__やること__. サニブラウン選手の宮崎合宿の記事から、「この日は軽めのスプリントのほ」から「ずつ噛み合っている」という。」までを全部そのまま書き写してください。

__抜粋__.
========================================================================

2025.06.27
男子短距離のサニブラウン・アブデル・ハキーム(東レ)が宮崎県で初めて合宿をし、最終日も報道陣に公開された。20日から27日まで1週間のキャンプで「天候にも恵まれて、短い期間でしたが充実した練習ができた」とサニブラウンは総括する。
この日は軽めのスプリントのほか「持久系」を取り入れつつ、ボール投げなどをこなし、ジムで汗を流して終えた。「アップの調子を見ながらコーチと相談して決めました」。
昨年のパリ五輪で、東京世界選手権の参加標準記録(10秒00)を切る9秒96をマークしているが、今季は10秒3台が続いている。欧州遠征も「動こうとしているのに身体がついてこない」状態だったという。1週間のトレーニングで「徐々に身体が頭に追いついてきて、少しずつ噛み合っている」という。
翌週に控える日本選手権では3位以内に入れば代表に内定。学生を中心に全体的なレベルが上がっているが「9秒台や10秒0台が複数人いた数年前に比べると、まだまだ足りない。自分も含めて、もっと個人で頑張りつつ、切磋琢磨しないと」を話す。
世界選手権では100mで2大会連続ファイナルに進んでいるサニブラウン。日本選手権に向け「準決勝を突破などと考えていたら話にならない。1本、1本テーマを決めて臨みたい」とし、「身体の状態は60%。タイムより、試合勘を取り戻すことと、歯車を噛み合わせること。世界選手権への準備にしたい」と語った。
国立競技場で行われる日本選手権では、初日の4日に予選、準決勝、2日目に決勝が行われる。

========================================================================

__情報__.
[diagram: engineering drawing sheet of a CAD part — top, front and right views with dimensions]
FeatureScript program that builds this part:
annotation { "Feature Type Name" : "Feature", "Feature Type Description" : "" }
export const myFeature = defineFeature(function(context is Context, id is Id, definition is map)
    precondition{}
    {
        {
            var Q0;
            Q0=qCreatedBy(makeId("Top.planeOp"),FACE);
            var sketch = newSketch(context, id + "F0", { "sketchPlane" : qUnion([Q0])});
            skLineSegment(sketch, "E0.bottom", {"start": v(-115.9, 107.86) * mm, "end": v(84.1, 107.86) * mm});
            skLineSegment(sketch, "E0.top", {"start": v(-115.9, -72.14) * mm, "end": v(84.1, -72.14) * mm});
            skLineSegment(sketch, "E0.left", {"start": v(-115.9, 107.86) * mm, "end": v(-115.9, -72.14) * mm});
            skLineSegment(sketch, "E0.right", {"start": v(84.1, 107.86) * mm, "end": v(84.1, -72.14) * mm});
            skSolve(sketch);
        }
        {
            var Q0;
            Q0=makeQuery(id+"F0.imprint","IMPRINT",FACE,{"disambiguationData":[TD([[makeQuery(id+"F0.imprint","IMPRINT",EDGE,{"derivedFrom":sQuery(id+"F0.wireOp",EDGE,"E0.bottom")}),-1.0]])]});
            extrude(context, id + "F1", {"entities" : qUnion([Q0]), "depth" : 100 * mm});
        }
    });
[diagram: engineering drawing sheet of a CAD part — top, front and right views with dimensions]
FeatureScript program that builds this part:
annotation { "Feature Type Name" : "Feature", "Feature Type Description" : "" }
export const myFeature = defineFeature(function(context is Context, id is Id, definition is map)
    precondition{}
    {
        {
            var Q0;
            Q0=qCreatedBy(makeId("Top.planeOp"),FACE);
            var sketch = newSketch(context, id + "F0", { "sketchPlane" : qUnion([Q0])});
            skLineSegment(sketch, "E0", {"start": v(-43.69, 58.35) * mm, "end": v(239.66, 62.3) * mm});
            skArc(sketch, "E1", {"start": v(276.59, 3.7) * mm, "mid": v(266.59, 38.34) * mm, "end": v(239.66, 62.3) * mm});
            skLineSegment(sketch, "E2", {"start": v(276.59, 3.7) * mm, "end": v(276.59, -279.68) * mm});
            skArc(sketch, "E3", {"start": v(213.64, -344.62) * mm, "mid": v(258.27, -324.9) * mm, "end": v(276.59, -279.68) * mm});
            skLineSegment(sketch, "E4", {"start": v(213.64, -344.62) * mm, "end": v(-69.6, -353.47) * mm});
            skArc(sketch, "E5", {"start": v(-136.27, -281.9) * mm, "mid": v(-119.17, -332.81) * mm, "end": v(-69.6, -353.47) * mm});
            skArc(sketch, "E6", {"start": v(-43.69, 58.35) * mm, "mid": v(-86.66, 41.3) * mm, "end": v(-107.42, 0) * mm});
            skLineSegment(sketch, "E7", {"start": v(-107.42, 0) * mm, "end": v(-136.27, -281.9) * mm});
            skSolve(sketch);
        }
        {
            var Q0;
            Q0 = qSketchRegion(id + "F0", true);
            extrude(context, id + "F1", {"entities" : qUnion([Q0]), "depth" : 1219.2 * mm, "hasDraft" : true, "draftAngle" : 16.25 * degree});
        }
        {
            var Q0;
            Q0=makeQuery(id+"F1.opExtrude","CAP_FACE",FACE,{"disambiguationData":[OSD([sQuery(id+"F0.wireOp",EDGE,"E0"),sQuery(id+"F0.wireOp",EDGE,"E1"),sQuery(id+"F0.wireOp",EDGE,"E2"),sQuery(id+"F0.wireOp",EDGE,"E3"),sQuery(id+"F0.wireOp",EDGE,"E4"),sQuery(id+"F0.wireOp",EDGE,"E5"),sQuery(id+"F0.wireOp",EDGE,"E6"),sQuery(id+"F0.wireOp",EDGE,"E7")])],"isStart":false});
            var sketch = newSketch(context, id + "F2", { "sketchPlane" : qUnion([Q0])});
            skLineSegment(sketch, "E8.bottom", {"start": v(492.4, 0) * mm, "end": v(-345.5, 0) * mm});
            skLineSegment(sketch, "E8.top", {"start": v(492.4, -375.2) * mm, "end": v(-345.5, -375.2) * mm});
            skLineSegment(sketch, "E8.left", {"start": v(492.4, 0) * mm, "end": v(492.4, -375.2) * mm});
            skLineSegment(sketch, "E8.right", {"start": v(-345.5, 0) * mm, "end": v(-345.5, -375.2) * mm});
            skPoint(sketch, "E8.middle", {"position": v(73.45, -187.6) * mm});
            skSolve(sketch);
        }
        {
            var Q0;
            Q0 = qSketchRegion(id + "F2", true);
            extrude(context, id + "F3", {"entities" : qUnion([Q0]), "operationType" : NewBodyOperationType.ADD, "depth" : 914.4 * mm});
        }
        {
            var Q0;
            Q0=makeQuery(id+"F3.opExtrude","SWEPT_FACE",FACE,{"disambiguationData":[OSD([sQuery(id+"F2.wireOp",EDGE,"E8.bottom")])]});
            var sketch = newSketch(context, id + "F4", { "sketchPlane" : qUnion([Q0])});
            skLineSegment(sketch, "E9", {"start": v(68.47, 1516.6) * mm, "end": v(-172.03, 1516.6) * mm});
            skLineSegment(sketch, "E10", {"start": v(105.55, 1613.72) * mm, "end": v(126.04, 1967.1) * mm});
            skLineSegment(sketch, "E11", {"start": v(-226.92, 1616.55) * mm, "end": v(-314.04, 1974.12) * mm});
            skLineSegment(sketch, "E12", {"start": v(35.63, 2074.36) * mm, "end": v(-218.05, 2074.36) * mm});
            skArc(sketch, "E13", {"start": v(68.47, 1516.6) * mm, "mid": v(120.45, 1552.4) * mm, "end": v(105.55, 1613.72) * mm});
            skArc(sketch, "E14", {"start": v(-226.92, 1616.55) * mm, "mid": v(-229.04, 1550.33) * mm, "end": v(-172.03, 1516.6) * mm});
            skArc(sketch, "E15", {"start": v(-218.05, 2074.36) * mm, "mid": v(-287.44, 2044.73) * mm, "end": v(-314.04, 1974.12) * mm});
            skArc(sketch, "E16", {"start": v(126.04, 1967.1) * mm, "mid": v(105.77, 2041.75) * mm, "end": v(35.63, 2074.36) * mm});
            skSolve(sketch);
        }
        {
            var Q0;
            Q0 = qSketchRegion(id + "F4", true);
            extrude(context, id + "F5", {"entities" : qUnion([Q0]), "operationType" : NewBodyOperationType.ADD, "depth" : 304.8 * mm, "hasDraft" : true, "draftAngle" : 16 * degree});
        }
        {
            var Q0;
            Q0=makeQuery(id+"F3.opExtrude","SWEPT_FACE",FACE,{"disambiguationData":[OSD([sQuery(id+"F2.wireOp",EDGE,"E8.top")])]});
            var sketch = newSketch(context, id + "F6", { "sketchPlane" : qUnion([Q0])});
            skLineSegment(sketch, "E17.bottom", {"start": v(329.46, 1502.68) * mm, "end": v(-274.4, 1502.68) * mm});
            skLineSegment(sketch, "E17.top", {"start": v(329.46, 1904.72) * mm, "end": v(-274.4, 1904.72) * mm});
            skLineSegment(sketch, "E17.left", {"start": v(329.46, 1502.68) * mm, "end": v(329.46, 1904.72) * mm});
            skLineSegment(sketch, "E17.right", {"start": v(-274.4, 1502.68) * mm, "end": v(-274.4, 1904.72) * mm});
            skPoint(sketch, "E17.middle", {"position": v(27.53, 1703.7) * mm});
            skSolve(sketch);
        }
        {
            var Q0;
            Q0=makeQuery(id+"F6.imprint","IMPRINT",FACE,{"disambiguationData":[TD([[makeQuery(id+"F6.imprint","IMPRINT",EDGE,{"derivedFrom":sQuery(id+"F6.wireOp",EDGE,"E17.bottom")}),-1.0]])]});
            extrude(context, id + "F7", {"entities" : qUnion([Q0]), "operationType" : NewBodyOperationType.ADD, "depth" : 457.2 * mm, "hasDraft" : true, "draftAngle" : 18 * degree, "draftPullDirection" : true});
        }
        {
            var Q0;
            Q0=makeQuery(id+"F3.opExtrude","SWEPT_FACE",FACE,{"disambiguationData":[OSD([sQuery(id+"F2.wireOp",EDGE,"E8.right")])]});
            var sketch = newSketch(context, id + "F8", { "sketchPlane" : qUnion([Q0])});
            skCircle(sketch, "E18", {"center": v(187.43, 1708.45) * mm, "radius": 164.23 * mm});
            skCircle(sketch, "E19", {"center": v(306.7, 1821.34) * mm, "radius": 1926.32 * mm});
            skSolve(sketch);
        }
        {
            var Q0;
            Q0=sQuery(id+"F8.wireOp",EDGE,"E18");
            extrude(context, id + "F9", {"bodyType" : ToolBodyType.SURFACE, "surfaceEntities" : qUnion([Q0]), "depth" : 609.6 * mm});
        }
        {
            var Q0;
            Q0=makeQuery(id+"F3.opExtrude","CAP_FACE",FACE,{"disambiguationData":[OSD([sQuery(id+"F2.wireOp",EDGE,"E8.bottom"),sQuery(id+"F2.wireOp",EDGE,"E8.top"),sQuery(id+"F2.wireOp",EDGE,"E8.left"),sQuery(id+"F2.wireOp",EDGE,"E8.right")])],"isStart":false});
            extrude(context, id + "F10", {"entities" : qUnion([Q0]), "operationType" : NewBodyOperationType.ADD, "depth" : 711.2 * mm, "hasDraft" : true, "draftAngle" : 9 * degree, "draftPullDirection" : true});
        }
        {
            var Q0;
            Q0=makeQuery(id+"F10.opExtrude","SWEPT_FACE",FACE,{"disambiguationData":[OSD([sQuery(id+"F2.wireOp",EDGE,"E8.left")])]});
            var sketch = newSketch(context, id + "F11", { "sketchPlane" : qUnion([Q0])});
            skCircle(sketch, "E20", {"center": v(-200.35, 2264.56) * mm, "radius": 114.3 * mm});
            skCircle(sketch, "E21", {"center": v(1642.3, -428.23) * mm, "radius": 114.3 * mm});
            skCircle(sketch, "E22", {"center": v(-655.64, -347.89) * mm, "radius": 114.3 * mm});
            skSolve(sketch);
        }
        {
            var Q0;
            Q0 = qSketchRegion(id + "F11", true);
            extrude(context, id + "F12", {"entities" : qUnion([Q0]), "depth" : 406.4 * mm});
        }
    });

========================================================================

__答え__.
この日は軽めのスプリントのほか「持久系」を取り入れつつ、ボール投げなどをこなし、ジムで汗を流して終えた。「アップの調子を見ながらコーチと相談して決めました」。
昨年のパリ五輪で、東京世界選手権の参加標準記録(10秒00)を切る9秒96をマークしているが、今季は10秒3台が続いている。欧州遠征も「動こうとしているのに身体がついてこない」状態だったという。1週間のトレーニングで「徐々に身体が頭に追いついてきて、少しずつ噛み合っている」という。